[Material provided — start]

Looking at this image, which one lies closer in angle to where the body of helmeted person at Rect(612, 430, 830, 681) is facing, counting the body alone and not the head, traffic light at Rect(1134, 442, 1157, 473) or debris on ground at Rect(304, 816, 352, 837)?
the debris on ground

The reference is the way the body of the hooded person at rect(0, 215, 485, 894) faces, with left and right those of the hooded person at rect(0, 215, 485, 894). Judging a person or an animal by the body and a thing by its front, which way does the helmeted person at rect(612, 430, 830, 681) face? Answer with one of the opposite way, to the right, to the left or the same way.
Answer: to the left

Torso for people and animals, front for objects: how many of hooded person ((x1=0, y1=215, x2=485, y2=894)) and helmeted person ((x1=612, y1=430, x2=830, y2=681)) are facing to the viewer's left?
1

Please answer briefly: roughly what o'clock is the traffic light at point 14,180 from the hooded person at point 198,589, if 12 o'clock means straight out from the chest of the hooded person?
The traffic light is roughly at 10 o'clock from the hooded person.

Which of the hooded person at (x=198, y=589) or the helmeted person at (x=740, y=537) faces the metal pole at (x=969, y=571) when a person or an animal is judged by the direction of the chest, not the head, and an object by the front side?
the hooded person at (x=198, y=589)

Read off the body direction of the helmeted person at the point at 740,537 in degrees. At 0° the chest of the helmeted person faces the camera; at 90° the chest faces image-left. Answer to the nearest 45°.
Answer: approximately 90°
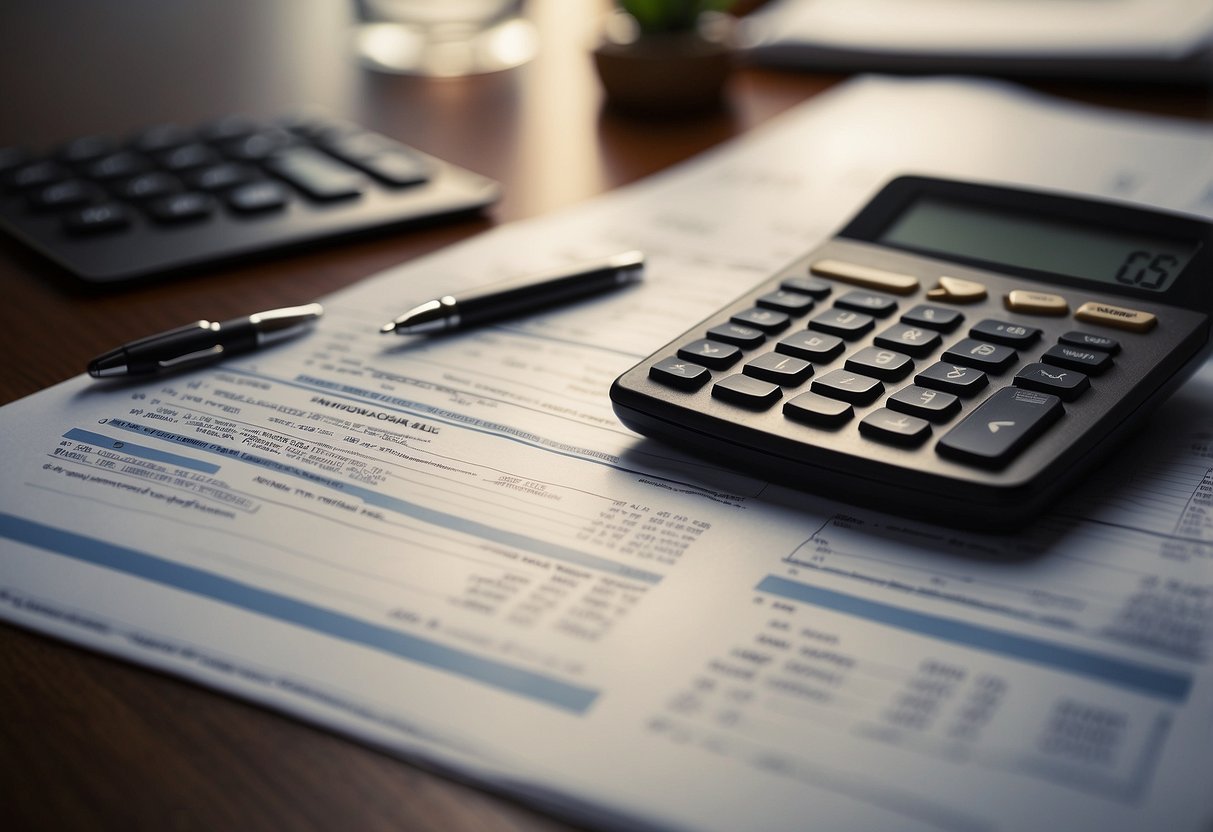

[Material provided — finish]

In the records, starting at the line that contains "Which of the" and ending at the end of the records, change "helmeted person" to "person wearing a helmet" everywhere it appears and leave everything else the same. Give back only those lines, without the pictures.

Which of the hooded person at (x=198, y=589) or the person wearing a helmet at (x=740, y=537) faces the metal pole at (x=969, y=571) when a person or an animal is judged by the direction of the chest, not the head, and an object by the front side?
the hooded person at (x=198, y=589)

Read off the body direction of the person wearing a helmet at the point at 740,537 in degrees. At 0° the chest of the person wearing a helmet faces the camera; at 90° the chest faces image-left. Answer to the nearest 45°.
Answer: approximately 90°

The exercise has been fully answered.